Andrea Tretner wählt ein anderes Bild aus, auf welchem eine mit Graffiti besprühte Hauswand abgebildet ist. "Greislich is' das", melden sich einige aus dem Helferkreis Steinhöring, einem Flüchtling scheint die Darstellung aber ganz gut zu gefallen. Die Fotos sagen ganz ohne Worte viel aus. Sie gestatten einen zweiten Blick - einen zaghafteren Blick - und schaffen eine Brücke zwischen Einheimischen und Flüchtlingen. "Die Fotos geben Aufschluss über die Person und spiegeln die persönlichen Wertvorstellungen. Dadurch lassen sich Gemeinsamkeiten feststellen, wodurch wiederum Beziehungen aufgebaut werden", erklärt Tretner. Sie verweist auf Collagen, die von den Teilnehmern gestaltet wurden und die auch die Schattenseiten zeigen, das, was die Geflüchteten immer noch beschäftigt. Unter anderem sind es Flüchtlingsboote, die sie in Gedanken nach wie vor begleiten. Welten prallen hier aufeinander. Und obwohl Tretner betont, dass das Projekt hauptsächlich der Integration diene, kann mit einem Blick auf die Bilder eine therapeutische Wirkung nicht ganz ausgeschlossen werden.

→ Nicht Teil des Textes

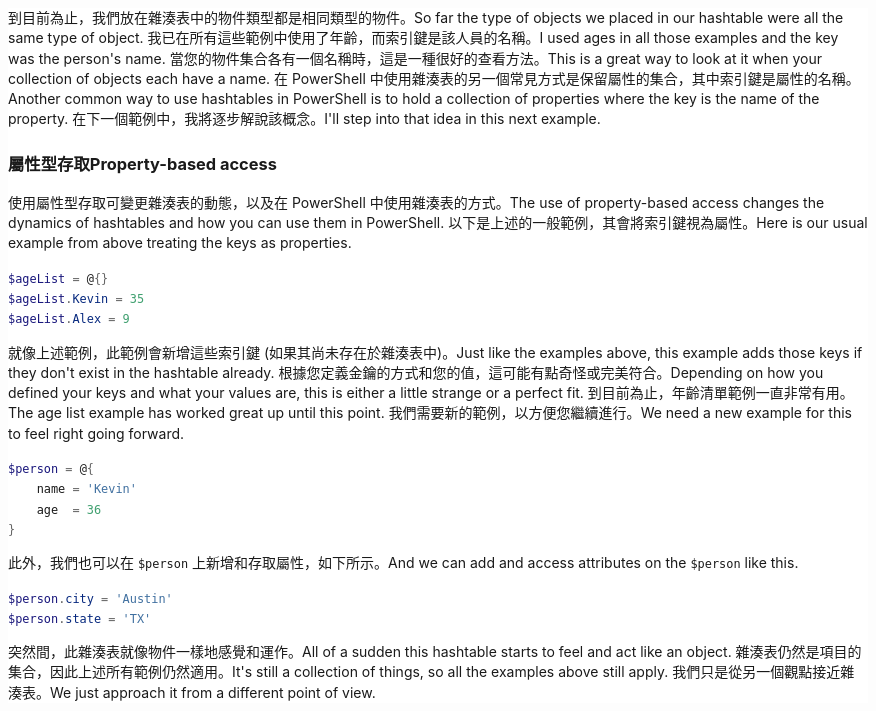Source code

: <span data-ttu-id="cef83-175">到目前為止，我們放在雜湊表中的物件類型都是相同類型的物件。</span><span class="sxs-lookup"><span data-stu-id="cef83-175">So far the type of objects we placed in our hashtable were all the same type of object.</span></span> <span data-ttu-id="cef83-176">我已在所有這些範例中使用了年齡，而索引鍵是該人員的名稱。</span><span class="sxs-lookup"><span data-stu-id="cef83-176">I used ages in all those examples and the key was the person's name.</span></span> <span data-ttu-id="cef83-177">當您的物件集合各有一個名稱時，這是一種很好的查看方法。</span><span class="sxs-lookup"><span data-stu-id="cef83-177">This is a great way to look at it when your collection of objects each have a name.</span></span> <span data-ttu-id="cef83-178">在 PowerShell 中使用雜湊表的另一個常見方式是保留屬性的集合，其中索引鍵是屬性的名稱。</span><span class="sxs-lookup"><span data-stu-id="cef83-178">Another common way to use hashtables in PowerShell is to hold a collection of properties where the key is the name of the property.</span></span> <span data-ttu-id="cef83-179">在下一個範例中，我將逐步解說該概念。</span><span class="sxs-lookup"><span data-stu-id="cef83-179">I'll step into that idea in this next example.</span></span>

### <a name="property-based-access"></a><span data-ttu-id="cef83-180">屬性型存取</span><span class="sxs-lookup"><span data-stu-id="cef83-180">Property-based access</span></span>

<span data-ttu-id="cef83-181">使用屬性型存取可變更雜湊表的動態，以及在 PowerShell 中使用雜湊表的方式。</span><span class="sxs-lookup"><span data-stu-id="cef83-181">The use of property-based access changes the dynamics of hashtables and how you can use them in PowerShell.</span></span> <span data-ttu-id="cef83-182">以下是上述的一般範例，其會將索引鍵視為屬性。</span><span class="sxs-lookup"><span data-stu-id="cef83-182">Here is our usual example from above treating the keys as properties.</span></span>

```powershell
$ageList = @{}
$ageList.Kevin = 35
$ageList.Alex = 9
```

<span data-ttu-id="cef83-183">就像上述範例，此範例會新增這些索引鍵 (如果其尚未存在於雜湊表中)。</span><span class="sxs-lookup"><span data-stu-id="cef83-183">Just like the examples above, this example adds those keys if they don't exist in the hashtable already.</span></span> <span data-ttu-id="cef83-184">根據您定義金鑰的方式和您的值，這可能有點奇怪或完美符合。</span><span class="sxs-lookup"><span data-stu-id="cef83-184">Depending on how you defined your keys and what your values are, this is either a little strange or a perfect fit.</span></span> <span data-ttu-id="cef83-185">到目前為止，年齡清單範例一直非常有用。</span><span class="sxs-lookup"><span data-stu-id="cef83-185">The age list example has worked great up until this point.</span></span> <span data-ttu-id="cef83-186">我們需要新的範例，以方便您繼續進行。</span><span class="sxs-lookup"><span data-stu-id="cef83-186">We need a new example for this to feel right going forward.</span></span>

```powershell
$person = @{
    name = 'Kevin'
    age  = 36
}
```

<span data-ttu-id="cef83-187">此外，我們也可以在 `$person` 上新增和存取屬性，如下所示。</span><span class="sxs-lookup"><span data-stu-id="cef83-187">And we can add and access attributes on the `$person` like this.</span></span>

```powershell
$person.city = 'Austin'
$person.state = 'TX'
```

<span data-ttu-id="cef83-188">突然間，此雜湊表就像物件一樣地感覺和運作。</span><span class="sxs-lookup"><span data-stu-id="cef83-188">All of a sudden this hashtable starts to feel and act like an object.</span></span> <span data-ttu-id="cef83-189">雜湊表仍然是項目的集合，因此上述所有範例仍然適用。</span><span class="sxs-lookup"><span data-stu-id="cef83-189">It's still a collection of things, so all the examples above still apply.</span></span> <span data-ttu-id="cef83-190">我們只是從另一個觀點接近雜湊表。</span><span class="sxs-lookup"><span data-stu-id="cef83-190">We just approach it from a different point of view.</span></span>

Die Gestaltung der Collagen hat Bereket Gebretibanos besonders gut gefallen. Obwohl er nicht so gut malen könne, mache ihm das großen Spaß. Durch das Projekt habe er Freunde kennengelernt, zuvor habe nicht wirklich jemand mit ihm gesprochen. Der junge Mann macht einen sehr schüchternen Eindruck, wird aber in der Gruppe gut aufgenommen. Aideraus Adenhassan ist da schon etwas offener und hat sichtlich Spaß, hier Freunde zu treffen und mit ihnen herumzualbern.

Im Frühjahr soll das Fotoprojekt mit einer Ausstellung seinen Höhepunkt erreichen. Dorfbewohner und Flüchtlinge werden zu einem Fest eingeladen, um miteinander einen Blick auf die erzählenden Bilder zu werfen - und einander besser zu verstehen.